------ TEXTAUSZUG ------

Wie Erinnerungen riechen
Die Graubündener Bergwelt scheint ein gutes Übungsfeld für alle angehenden Bergluft-Sommeliers zu sein. Die acht Duftregionen unterscheiden sich meist nur in Feinheiten voneinander, haben aber dennoch ihre ganz eigene Duftnote. Während Prättigau von Bergnarzissen und Kalkgestein geprägt ist, trifft man in Surselva auf Fichtenwälder und Wacholderbeeren. In Viamala riecht es nach Moos und Blumen, in Vals bestimmt frisches Quellwasser die Bergluft und in Bergün kann man einen Hauch von Schwefel wahrnehmen, der aus den Wasserquellen aufsteigt.
Für Patrick Stebler ist klar, dass die Bergluft-Tastings eine sehr emotionale Angelegenheit für die Teilnehmer sind, denn er weiß um die Wirkung von Gerüchen. „Was wir über die Nase aufnehmen, landet direkt in unserem limbischen System. Das ist das Zentrum für unsere Emotionen, unser Gedächtnis und unsere Hormonbildung.“ Bei den Touren erlebe er es immer wieder, dass einzelne Düfte Erinnerungen bei den Besuchern wachrütteln. Das seien immer die schönsten Erlebnisse – abgesehen von den vielen Begegnungen mit der Natur.

------ BEREITGESTELLTE DATEN ------

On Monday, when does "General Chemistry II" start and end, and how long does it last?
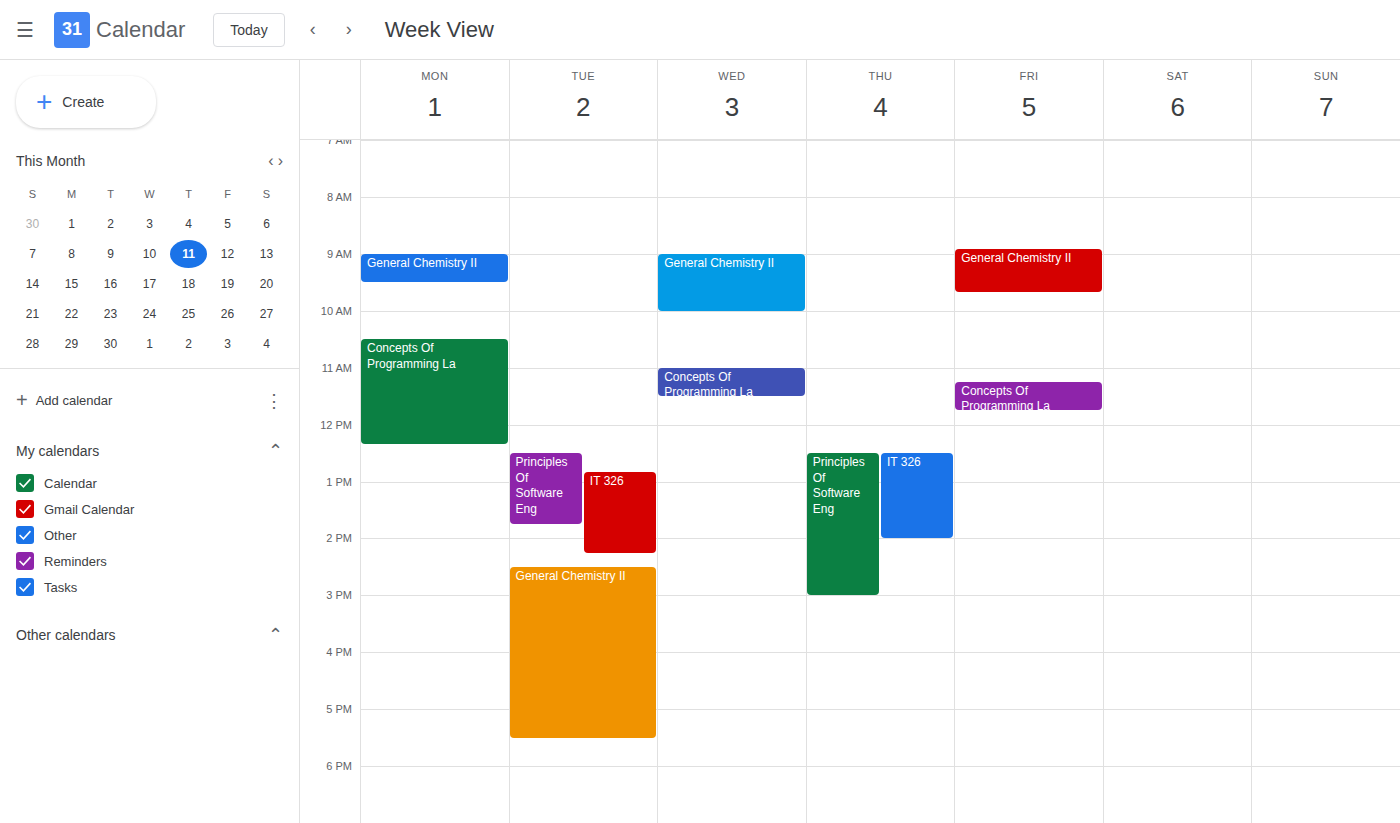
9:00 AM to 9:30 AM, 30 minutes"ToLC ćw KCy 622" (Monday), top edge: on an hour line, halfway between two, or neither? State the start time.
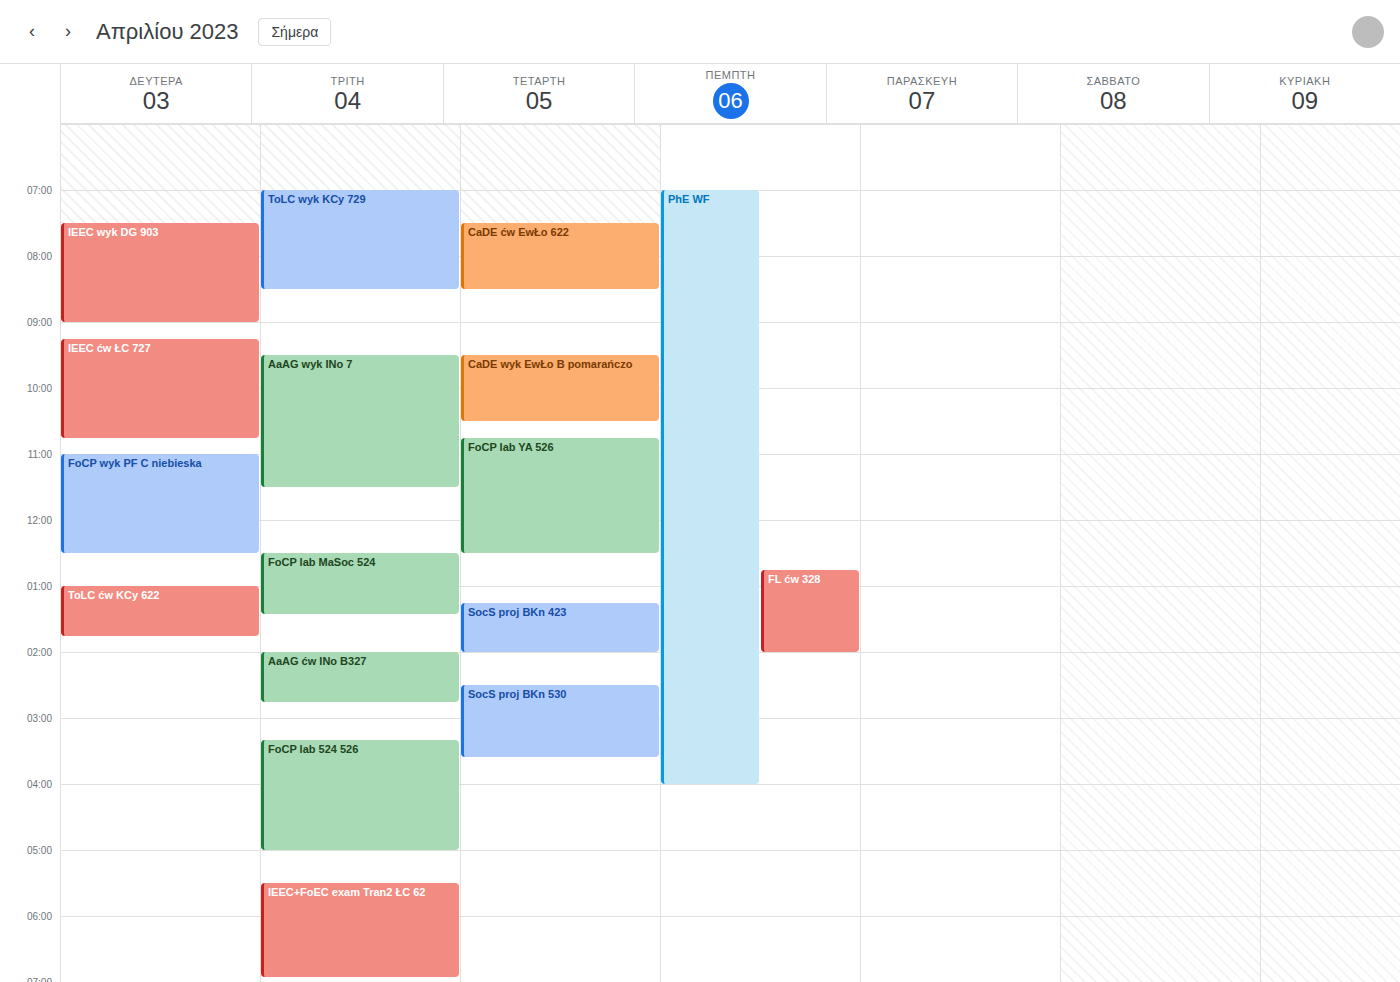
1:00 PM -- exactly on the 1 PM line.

------

[GESTELLTE AUFGABE 1] Wonach riecht es laut dem Textauszug in Viamala?
[GESTELLTE AUFGABE 2] Schreiben Sie den Abschnitt des Textauszugs zwischen „Wie Erinnerungen riechen“ und „den Wasserquellen aufsteigt.“ einschließlich dieser Wörter ab.
Die Daten stehen in keinem Zusammenhang mit dem Textauszug.

[ERGEBNIS 1] In Viamala riecht es nach Moos und Blumen.

[ERGEBNIS 2]
Wie Erinnerungen riechen
Die Graubündener Bergwelt scheint ein gutes Übungsfeld für alle angehenden Bergluft-Sommeliers zu sein. Die acht Duftregionen unterscheiden sich meist nur in Feinheiten voneinander, haben aber dennoch ihre ganz eigene Duftnote. Während Prättigau von Bergnarzissen und Kalkgestein geprägt ist, trifft man in Surselva auf Fichtenwälder und Wacholderbeeren. In Viamala riecht es nach Moos und Blumen, in Vals bestimmt frisches Quellwasser die Bergluft und in Bergün kann man einen Hauch von Schwefel wahrnehmen, der aus den Wasserquellen aufsteigt.